Include Everyone Copy

First and foremost, these are social programs. Participants are sharing an experience with you, a friend or loved one, and with other participants. As a facilitator, it is important to find ways to include everyone throughout each session, and to seek out and encourage participation. While some participants will contribute eagerly, others may hesitate for many reasons – worry about not knowing the answer, feeling self conscious about their changing abilities, difficulties finding the words they want, or with understanding and expression of their ideas. They may have difficulty knowing how to ‘jump in’ to a conversation. Some will only want (or be able) to participate in non-verbal ways. Ensure everyone has an opportunity to express themselves in a way that works for them. Get to know your group and their preferred level and style of participation, and be sure to give each person regular opportunities.

As a facilitator, in-person programs may be the easiest for you to keep track of everyone’s participation. You will be able to observe body language, attention, and to see who wants to contribute. Participants may raise their hand, or even begin speaking right away. Others can be called upon by name – name tags are important to help you with this. Depending on your group size you may be able to ask each participant about each object, or you may need to limit each to a smaller number of people – just be sure you give everyone a chance throughout the program. At times, it can also be useful to make use of ‘group participation’ techniques – hands up to show preference or consensus, or thumbs up or down. Be sure to vary your invitations to participate with a variety of formats to keep things interesting.
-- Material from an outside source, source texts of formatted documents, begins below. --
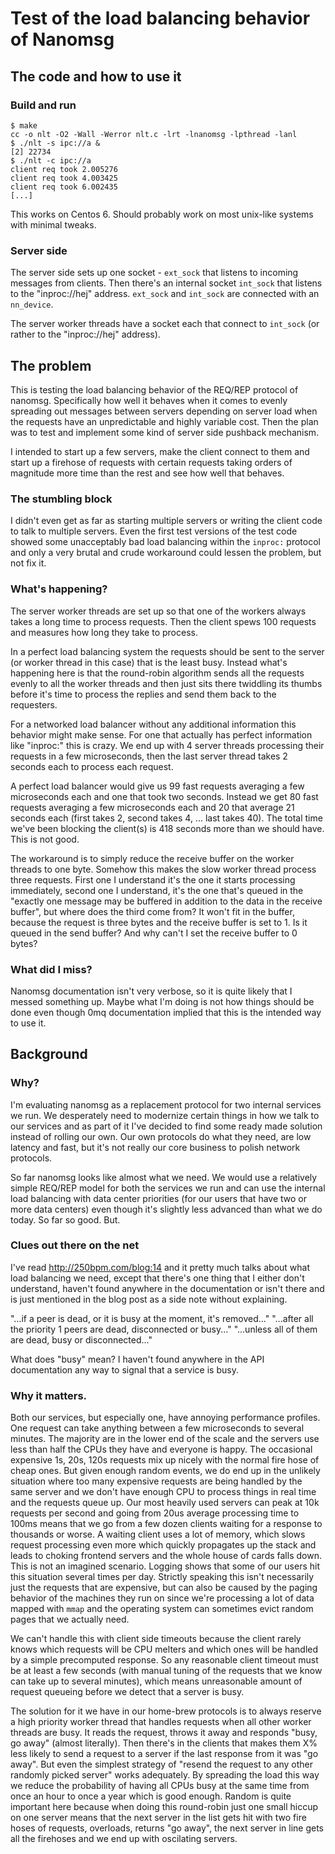# Test of the load balancing behavior of Nanomsg #

## The code and how to use it ##

### Build and run ###

    $ make
    cc -o nlt -O2 -Wall -Werror nlt.c -lrt -lnanomsg -lpthread -lanl
    $ ./nlt -s ipc://a &
    [2] 22734
    $ ./nlt -c ipc://a
    client req took 2.005276
    client req took 4.003425
    client req took 6.002435
    [...]

This works on Centos 6. Should probably work on most unix-like systems
with minimal tweaks.

### Server side ###

The server side sets up one socket - `ext_sock` that listens to
incoming messages from clients. Then there's an internal socket
`int_sock` that listens to the "inproc://hej" address. `ext_sock` and
`int_sock` are connected with an `nn_device`.

The server worker threads have a socket each that connect to
`int_sock` (or rather to the "inproc://hej" address).

## The problem ##

This is testing the load balancing behavior of the REQ/REP protocol of
nanomsg. Specifically how well it behaves when it comes to evenly
spreading out messages between servers depending on server load when
the requests have an unpredictable and highly variable cost. Then the
plan was to test and implement some kind of server side pushback
mechanism.

I intended to start up a few servers, make the client connect to them
and start up a firehose of requests with certain requests taking
orders of magnitude more time than the rest and see how well that
behaves.

### The stumbling block ###

I didn't even get as far as starting multiple servers or writing the
client code to talk to multiple servers. Even the first test versions
of the test code showed some unacceptably bad load balancing within
the `inproc:` protocol and only a very brutal and crude workaround
could lessen the problem, but not fix it.

### What's happening? ###

The server worker threads are set up so that one of the workers
always takes a long time to process requests. Then the client
spews 100 requests and measures how long they take to process.

In a perfect load balancing system the requests should be sent to the
server (or worker thread in this case) that is the least busy. Instead
what's happening here is that the round-robin algorithm sends all the
requests evenly to all the worker threads and then just sits there
twiddling its thumbs before it's time to process the replies and send
them back to the requesters.

For a networked load balancer without any additional information this
behavior might make sense. For one that actually has perfect information
like "inproc:" this is crazy. We end up with 4 server threads processing
their requests in a few microseconds, then the last server thread takes
2 seconds each to process each request.

A perfect load balancer would give us 99 fast requests averaging a few
microseconds each and one that took two seconds. Instead we get 80
fast requests averaging a few microseconds each and 20 that average 21
seconds each (first takes 2, second takes 4, ... last takes 40). The
total time we've been blocking the client(s) is 418 seconds more than
we should have. This is not good.

The workaround is to simply reduce the receive buffer on the worker
threads to one byte. Somehow this makes the slow worker thread process
three requests. First one I understand it's the one it starts
processing immediately, second one I understand, it's the one that's
queued in the "exactly one message may be buffered in addition to the
data in the receive buffer", but where does the third come from? It
won't fit in the buffer, because the request is three bytes and the
receive buffer is set to 1. Is it queued in the send buffer? And why
can't I set the receive buffer to 0 bytes?

### What did I miss? ###

Nanomsg documentation isn't very verbose, so it is quite likely that I
messed something up. Maybe what I'm doing is not how things should be
done even though 0mq documentation implied that this is the intended
way to use it.

## Background ##

### Why? ###

I'm evaluating nanomsg as a replacement protocol for two internal
services we run. We desperately need to modernize certain things in
how we talk to our services and as part of it I've decided to find
some ready made solution instead of rolling our own. Our own protocols
do what they need, are low latency and fast, but it's not really our
core business to polish network protocols.

So far nanomsg looks like almost what we need. We would use a
relatively simple REQ/REP model for both the services we run and can
use the internal load balancing with data center priorities (for
our users that have two or more data centers) even though it's
slightly less advanced than what we do today. So far so good. But.

### Clues out there on the net ###

I've read http://250bpm.com/blog:14 and it pretty much talks about
what load balancing we need, except that there's one thing that I
either don't understand, haven't found anywhere in the documentation
or isn't there and is just mentioned in the blog post as a side note
without explaining.

"...if a peer is dead, or it is busy at the moment, it's removed..."
"...after all the priority 1 peers are dead, disconnected or busy..."
"...unless all of them are dead, busy or disconnected..."

What does "busy" mean? I haven't found anywhere in the API
documentation any way to signal that a service is busy.

### Why it matters. ###

Both our services, but especially one, have annoying performance
profiles. One request can take anything between a few microseconds to
several minutes. The majority are in the lower end of the scale and
the servers use less than half the CPUs they have and everyone is
happy. The occasional expensive 1s, 20s, 120s requests mix up nicely
with the normal fire hose of cheap ones. But given enough random
events, we do end up in the unlikely situation where too many
expensive requests are being handled by the same server and we don't
have enough CPU to process things in real time and the requests queue
up. Our most heavily used servers can peak at 10k requests per second
and going from 20us average processing time to 100ms means that we go
from a few dozen clients waiting for a response to thousands or
worse. A waiting client uses a lot of memory, which slows request
processing even more which quickly propagates up the stack and leads
to choking frontend servers and the whole house of cards falls down.
This is not an imagined scenario. Logging shows that some of our users
hit this situation several times per day. Strictly speaking this isn't
necessarily just the requests that are expensive, but can also be caused
by the paging behavior of the machines they run on since we're processing
a lot of data mapped with `mmap` and the operating system can sometimes
evict random pages that we actually need.

We can't handle this with client side timeouts because the client
rarely knows which requests will be CPU melters and which ones will be
handled by a simple precomputed response. So any reasonable client
timeout must be at least a few seconds (with manual tuning of the
requests that we know can take up to several minutes), which means
unreasonable amount of request queueing before we detect that a server
is busy.

The solution for it we have in our home-brew protocols is to always
reserve a high priority worker thread that handles requests when all
other worker threads are busy. It reads the request, throws it away
and responds "busy, go away" (almost literally). Then there's in the
clients that makes them X% less likely to send a request to a server
if the last response from it was "go away".  But even the simplest
strategy of "resend the request to any other randomly picked server"
works adequately. By spreading the load this way we reduce the
probability of having all CPUs busy at the same time from once an hour
to once a year which is good enough. Random is quite important here
because when doing this round-robin just one small hiccup on one
server means that the next server in the list gets hit with two fire
hoses of requests, overloads, returns "go away", the next server in
line gets all the firehoses and we end up with oscilating servers.
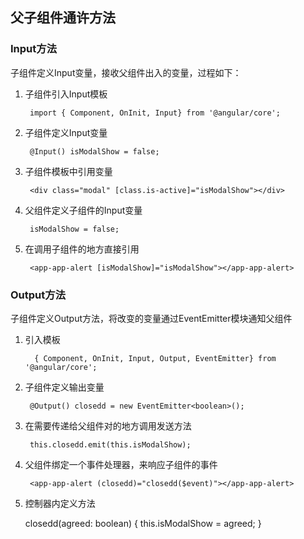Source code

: ## 父子组件通许方法

### Input方法

子组件定义Input变量，接收父组件出入的变量，过程如下：

1. 子组件引入Input模板

		import { Component, OnInit, Input} from '@angular/core';

2. 子组件定义Input变量

		@Input() isModalShow = false;

3. 子组件模板中引用变量

		<div class="modal" [class.is-active]="isModalShow"></div>

4. 父组件定义子组件的Input变量

		isModalShow = false;

5. 在调用子组件的地方直接引用

		<app-app-alert [isModalShow]="isModalShow"></app-app-alert>

### Output方法

子组件定义Output方法，将改变的变量通过EventEmitter模块通知父组件

1. 引入模板

		 { Component, OnInit, Input, Output, EventEmitter} from '@angular/core';

2. 子组件定义输出变量

		@Output() closedd = new EventEmitter<boolean>();

3. 在需要传递给父组件对的地方调用发送方法

		this.closedd.emit(this.isModalShow);

4. 父组件绑定一个事件处理器，来响应子组件的事件

		<app-app-alert (closedd)="closedd($event)"></app-app-alert>

5. 控制器内定义方法
	
	  closedd(agreed: boolean) {
	    this.isModalShow = agreed;
	  }
	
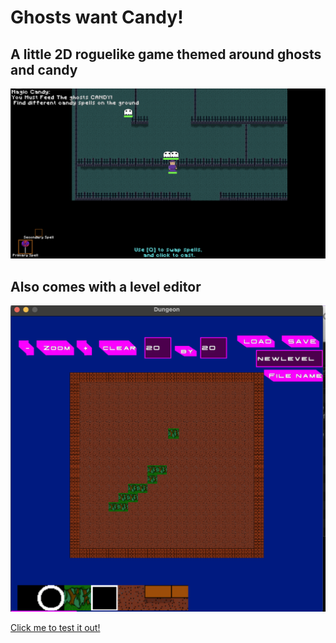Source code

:# Ghosts want Candy!
## A little 2D roguelike game themed around ghosts and candy
![](https://github.com/DmitriiPavlov/wizardsAndGhosts/blob/main/gamerunning2.png)

## Also comes with a level editor

![](https://github.com/DmitriiPavlov/wizardsAndGhosts/blob/main/leveleditor.png)

[Click me to test it out!](https://bisoncrusher99.itch.io/wizards-ghosts)
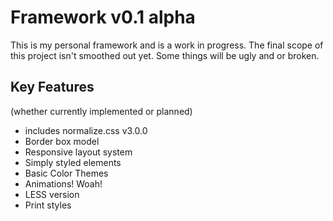Framework v0.1 alpha
=====
This is my personal framework and is a work in progress. The final scope of this project isn't smoothed out yet. Some things will be ugly and or broken.

Key Features
-----
(whether currently implemented or planned)

* includes normalize.css v3.0.0
* Border box model
* Responsive layout system
* Simply styled elements
* Basic Color Themes
* Animations! Woah!
* LESS version
* Print styles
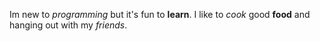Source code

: Im new to _programming_ but it's fun to **learn**. I like to _cook_ good **food** and hanging out with my _friends_.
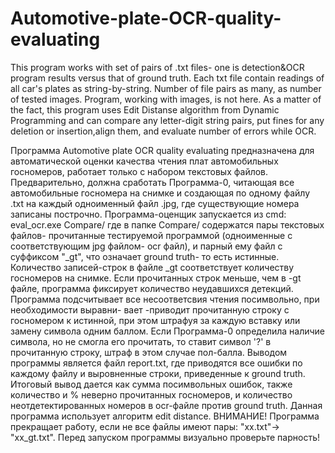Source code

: # Automotive-plate-OCR-quality-evaluating
This program works with set of pairs of .txt files- one is detection&OCR program results versus that of ground truth. Each txt file contain readings of all car's plates as string-by-string. Number of file pairs as many, as number of tested images. Program, working with images, is not here.
As a matter of the fact, this program uses Edit Distanse algorithm from Dynamic Programming and can compare any letter-digit string pairs, put fines for any deletion or insertion,align them, and evaluate number of errors while OCR.

Программа Automotive plate OCR quality evaluating предназначена для автоматической оценки
качества чтения плат автомобильных госномеров, работает только с набором текстовых файлов.
Предварительно, должна сработать Программа-0, читающая все автомобильные госномера на снимке и создающая
по одному файлу .txt на каждый одноименный файл .jpg, где существующие номера записаны построчно. 
Программа-оценщик запускается из cmd:
eval_ocr.exe Compare/
где в папке Compare/ содержатся пары текстовых файлов- прочитанные тестируемой
программой (одноименные с соответствующим jpg файлом- ocr файл), и парный ему файл с суффиксом "_gt",
что означает ground truth- то есть истинные. Количество записей-строк в файле  _gt соответствует
количеству госномеров на снимке. Если прочитанных строк меньше, чем в -gt файле, программа фиксирует 
количество неудавшихся детекций.
  Программа подсчитывает все несоответсвия чтения посимвольно, при необходимости выравни-
вает -приводит прочитанную строку с госномером к истинной, при этом штрафуя за каждую вставку
или замену символа одним баллом. Если Программа-0 определила наличие символа, но не смогла его прочитать, 
то ставит символ '?' в прочитанную строку, штраф в этом случае пол-балла.
  Выводом программы является файл report.txt, где приводятся все ошибки по каждому файлу и 
выровненные строки, приведенные к ground truth.
  Итоговый вывод дается как сумма посимвольных ошибок, также количество и % неверно прочитанных
госномеров, и количество  неотдетектированных номеров в ocr-файле против ground truth. 
Данная программа использует алгоритм edit distance.
  ВНИМАНИЕ! Программа прекращает работу, если не все файлы имеют пары: "xx.txt"-> "xx_gt.txt".
Перед запуском программы визуально проверьте парность!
Balanced participation during virtual programs can be a bit trickier to navigate. Always remember that technology can be a barrier for some people. We have found it best to avoid reliance on the ‘hands up’ option or the chat on online platforms. Unless there is a lot of background noise, we avoid turning mics on and off for the same reason. Most of our programs run with everyone with cameras and mics on, so that we can see everyone and interact with more comfortable in-person cues, like hands up. The simplest way to manage conversations is to develop a routine of calling on participants by name, rotating among your group. As a facilitator, having a list of names beside you is very helpful, to check off each time you’ve engaged someone, so you know you are including everyone. Be sure to let participants know you will call on them by name, and that they can ‘pass’ at any time.